To be sure, Joe Biden in 2018 himself bragged that he was practically solely responsible for Shokin’s sacking. “I said, you’re not getting the billion (dollars). I’m leaving here in six hours, if the prosecutor’s not fired, you’re not getting the money,” Biden said at a speech at the Council of Foreign Relations.
Donald Trump’s hunch is looking better by the month. Since Trump’s phone call prompted Nancy Pelosi to launch impeachment proceedings in late 2019, a deluge of articles in US media to discredit Shokin emerged, claiming he was not in fact investigating Burisma at the time of his sacking.
In a new twist, earlier this month a video interview emerged from early 2020 between French journalist Olivier Berruyer and the reclusive Shokin, 71, in which the Ukrainian insists he was pursuing Burisma, pointing out that two weeks before he was removed from office he had seized the assets of the Burisma founder.
“The depiction of these investigations as ‘dormant’ has nothing to do with the reality of the facts,” Shokin says in the video. “I understand very well that the US has one of the best intelligence services in the world and, of course, the investigation into Burisma was closely monitored, not only by legal means, but also illegal.”

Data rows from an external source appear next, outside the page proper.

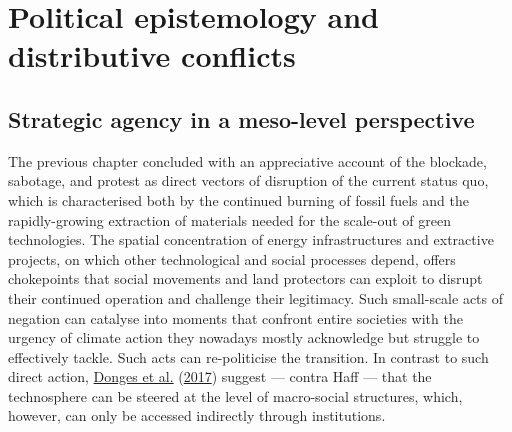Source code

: \documentclass[a4paper, nobind]{templates/ociamthesis}
\begin{document}
\hypertarget{political-epistemology-and-distributive-conflicts}{%
\chapter{Political epistemology and distributive conflicts}\label{political-epistemology-and-distributive-conflicts}}

\minitoc

\hypertarget{strategic-agency-in-a-meso-level-perspective}{%
\section{Strategic agency in a meso-level perspective}\label{strategic-agency-in-a-meso-level-perspective}}

The previous chapter concluded with an appreciative account of the blockade, sabotage, and protest as direct vectors of disruption of the current status quo, which is characterised both by the continued burning of fossil fuels and the rapidly-growing extraction of materials needed for the scale-out of green technologies. The spatial concentration of energy infrastructures and extractive projects, on which other technological and social processes depend, offers chokepoints that social movements and land protectors can exploit to disrupt their continued operation and challenge their legitimacy. Such small-scale acts of negation can catalyse into moments that confront entire societies with the urgency of climate action they nowadays mostly acknowledge but struggle to effectively tackle. Such acts can re-politicise the transition. In contrast to such direct action, \protect\hyperlink{ref-donges_technosphere_2017}{Donges et al.} (\protect\hyperlink{ref-donges_technosphere_2017}{2017}) suggest --- contra Haff --- that the technosphere can be steered at the level of macro-social structures, which, however, can only be accessed indirectly through institutions.
\end{document}
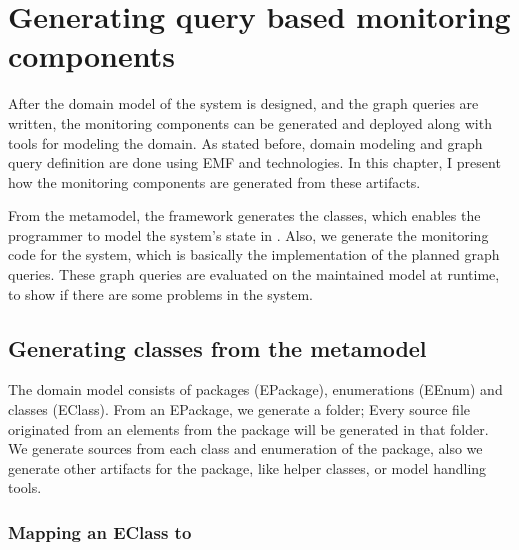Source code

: \chapter{Generating query based monitoring components}

After the domain model of the system is designed, and the graph queries are written, the monitoring components can be generated and deployed along with \cpp{} tools for modeling the domain.
As stated before, domain modeling and graph query definition are done using EMF and \viatra{} technologies.
In this chapter, I present how the monitoring components are generated from these artifacts.

From the metamodel, the framework generates the classes, which enables the programmer to model the system's state in \cpp{}.
Also, we generate the monitoring code for the system, which is basically the \cpp{} implementation of the planned graph queries. 
These graph queries are evaluated on the maintained \cpp{} model at runtime, to show if there are some problems in the system.

		\section{Generating classes from the metamodel}

The domain model consists of packages (EPackage), enumerations (EEnum) and classes (EClass).
From an EPackage, we generate a folder; Every source file originated from an elements from the package will be generated in that folder. 
We generate sources from each class and enumeration of the package, also we generate other artifacts for the package, like helper classes, or model handling tools.


\subsection{Mapping an EClass to \protect\cpp }


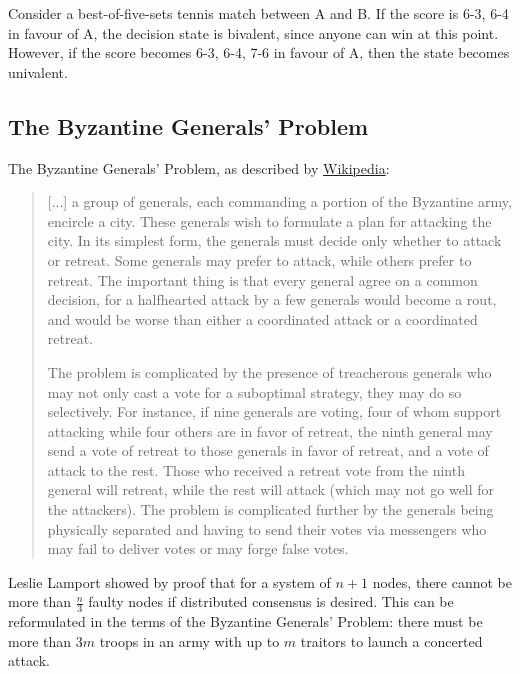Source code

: Consider a best-of-five-sets tennis match between A and B. If the score is 6-3, 6-4 in favour of A, the decision state is bivalent, since anyone can win at this point. However, if the score becomes 6-3, 6-4, 7-6 in favour of A, then the state becomes univalent. 

\subsection{The Byzantine Generals' Problem}
The Byzantine Generals' Problem, as described by \href{https://en.wikipedia.org/wiki/Byzantine_fault_tolerance\#Byzantine_Generals\%27_Problem}{Wikipedia}:
\begin{quotation}
[...] a group of generals, each commanding a portion of the Byzantine army, encircle a city. These generals wish to formulate a plan for attacking the city. In its simplest form, the generals must decide only whether to attack or retreat. Some generals may prefer to attack, while others prefer to retreat. The important thing is that every general agree on a common decision, for a halfhearted attack by a few generals would become a rout, and would be worse than either a coordinated attack or a coordinated retreat.


The problem is complicated by the presence of treacherous generals who may not only cast a vote for a suboptimal strategy, they may do so selectively. For instance, if nine generals are voting, four of whom support attacking while four others are in favor of retreat, the ninth general may send a vote of retreat to those generals in favor of retreat, and a vote of attack to the rest. Those who received a retreat vote from the ninth general will retreat, while the rest will attack (which may not go well for the attackers). The problem is complicated further by the generals being physically separated and having to send their votes via messengers who may fail to deliver votes or may forge false votes. 
\end{quotation}

Leslie Lamport showed by proof that for a system of $n + 1$ nodes, there cannot be more than $\frac{n}{3}$ faulty nodes if distributed consensus is desired. This can be reformulated in the terms of the Byzantine Generals' Problem: there must be more than $3m$ troops in an army with up to $m$ traitors to launch a concerted attack.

Devon Archer agreed with Shokin in an interview with Tucker Carlson published earlier this month: “He was a threat. He ended up seizing assets of Zlochevsky – a house, some cars, a couple of properties. And (Zlochevsky) actually never went back to Ukraine,” he said.
The US State Department has denied a visa to Shokin to visit the US. “There was a lot of bullshit co-ordination between Biden and other important figures in the international community, who basically corroborated his narrative that Shokin had to be fired because of his corruption – personally, methodologically, I would discount any statements by any official about Shokin after he was fired,” Abrahms says. “For me, the real scandal, as an American, is just how there’s such a lack of curiosity. It all reflects badly not just on the institution of the vice-president but the American media,” he adds, shocked at the double standards applied to Trump and Biden.
Indeed, the evidence of corruption against the Biden family that has emerged may have only scratched the surface. Best-selling author Peter Schweizer, in his 2022 book Red Handed, laid out some suspicious and brazen business dealing of Hunter Biden during and after his father was vice-president, including with Chinese businesses close to the Communist Party leadership.
Joe Biden maintained private phone lines at his official residence paid for by Hunter and his business associates, while Hunter declined secret service protection on certain overseas trips but not others.
“Joe Biden regularly met with his son’s foreign clients, particularly those from China and Ukraine,” Schweizer writes.
The Burisma revelations have damaged the US reputation abroad. Sali Berisha, a former prime minster of Albania, tells The Australian it was a “crystal clear conflict of interest because Ukraine was a client state of the US government”.
“The son should never have been involved in businesses with Ukraine and government as long as US government was dealing so intensively with Ukraine.”
Trump was relentlessly attacked, baselessly as it turned out, for being a “Russian asset” during his presidency, beholden to Moscow because of alleged videos of him with prostitutes, which ultimately were a fabricated commission of the Clinton 2016 presidential campaign known as the Steele dossier.
It would be ironic if it ended up being Joe Biden who was the one compromised, not by Russia, but Ukraine, to which the US has provided more than $US110bn in aid since February 2022.
“Both the alleged offence, as well as the strength of the evidence, are far more egregious in the case of Biden than for Trump’s phone call,” Abrahms says.